N’offrit que des vœux ingénus,

Pour moi l’espoir luirait encore…

L’espoir, hélas : je n’en conserve plus.

– Je vois bien que vous êtes attendri, mon jeune ami, dit Halcro en finissant sa chanson, c’est ce qui est arrivé à la plupart de ceux qui ont entendu ces couplets. J’ai composé la musique et les paroles ; et sans parler de l’esprit qui s’y trouve, on y remarque une sorte de… Eh ! eh !… de simplicité, de vérité, qui va droit au cœur.

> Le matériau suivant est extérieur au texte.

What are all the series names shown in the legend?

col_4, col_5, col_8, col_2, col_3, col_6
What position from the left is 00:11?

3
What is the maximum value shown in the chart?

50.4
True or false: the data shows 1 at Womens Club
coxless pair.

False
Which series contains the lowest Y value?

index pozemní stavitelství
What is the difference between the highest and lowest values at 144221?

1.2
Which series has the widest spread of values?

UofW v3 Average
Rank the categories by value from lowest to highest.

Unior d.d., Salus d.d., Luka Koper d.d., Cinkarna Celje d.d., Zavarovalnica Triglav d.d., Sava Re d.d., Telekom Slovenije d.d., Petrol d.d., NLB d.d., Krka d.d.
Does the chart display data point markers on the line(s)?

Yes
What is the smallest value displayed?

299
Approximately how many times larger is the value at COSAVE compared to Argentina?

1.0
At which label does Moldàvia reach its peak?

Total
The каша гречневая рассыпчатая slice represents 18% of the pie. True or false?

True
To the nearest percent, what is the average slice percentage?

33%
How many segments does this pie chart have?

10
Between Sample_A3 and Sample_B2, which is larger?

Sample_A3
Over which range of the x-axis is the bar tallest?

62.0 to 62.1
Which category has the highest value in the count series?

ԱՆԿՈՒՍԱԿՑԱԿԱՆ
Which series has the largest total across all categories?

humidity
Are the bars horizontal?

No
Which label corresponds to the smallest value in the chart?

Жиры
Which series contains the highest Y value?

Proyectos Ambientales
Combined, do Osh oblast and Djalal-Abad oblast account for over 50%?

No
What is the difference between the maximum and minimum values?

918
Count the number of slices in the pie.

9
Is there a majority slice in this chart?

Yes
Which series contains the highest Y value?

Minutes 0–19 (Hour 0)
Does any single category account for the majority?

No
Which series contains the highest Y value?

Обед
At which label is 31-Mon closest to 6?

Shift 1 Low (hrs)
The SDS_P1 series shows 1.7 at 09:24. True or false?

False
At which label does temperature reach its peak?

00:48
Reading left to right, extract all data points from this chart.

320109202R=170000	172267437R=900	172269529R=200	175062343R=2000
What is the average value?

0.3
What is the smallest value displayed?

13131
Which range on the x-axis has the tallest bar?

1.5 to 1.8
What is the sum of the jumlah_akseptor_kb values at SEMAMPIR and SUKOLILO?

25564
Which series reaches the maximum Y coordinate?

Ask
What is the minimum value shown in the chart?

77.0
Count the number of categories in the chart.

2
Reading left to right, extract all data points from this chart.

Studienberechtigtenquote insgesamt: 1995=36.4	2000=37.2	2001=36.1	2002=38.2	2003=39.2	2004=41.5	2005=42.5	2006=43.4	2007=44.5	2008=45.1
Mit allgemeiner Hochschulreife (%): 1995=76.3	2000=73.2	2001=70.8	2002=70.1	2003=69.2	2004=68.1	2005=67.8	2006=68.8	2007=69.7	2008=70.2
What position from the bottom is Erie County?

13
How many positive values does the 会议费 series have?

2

Votre père même ne pourrait y résister, et pourtant il a un cœur si impénétrable aux charmes de la poésie, qu’Apollon lui-même ne pourrait le percer d’une de ses flèches. Il faut que quelque femme lui ait joué un mauvais tour dans son temps, et c’est pourquoi il a de la rancune contre les autres. Oui, oui, c’est là que gît le lièvre, mais à qui de nous n’en est-il pas arrivé autant ? Allons, mon cher enfant, je vois qu’on passe dans la salle à manger, tout le monde, hommes et femmes. Les femmes ! ce sont de vrais tourmens, et pourtant nous aurions de la peine à nous en passer. Mais avant de les suivre, faites seulement attention à la dernière strophe :

Un pays de tous ignoré.

Oui, sans doute, ignoré, car jamais il n’a existé, jamais il n’existera un pays

Où la bergère qu’on adore

N’offrit que des vœux ingénus.

Vous voyez bien, mon cher ami, que je ne me suis pas traîné ici sur les traces du paganisme, comme Rochester, Etheredge et tant d’autres. Un ministre pourrait entonner ma chanson, et son clerc chanter le refrain. Mais j’entends cette cloche maudite. Allons, il faut partir ; mais ne vous inquiétez pas : après le dîner, nous trouverons quelque coin bien tranquille, et je vous y conterai tout le reste.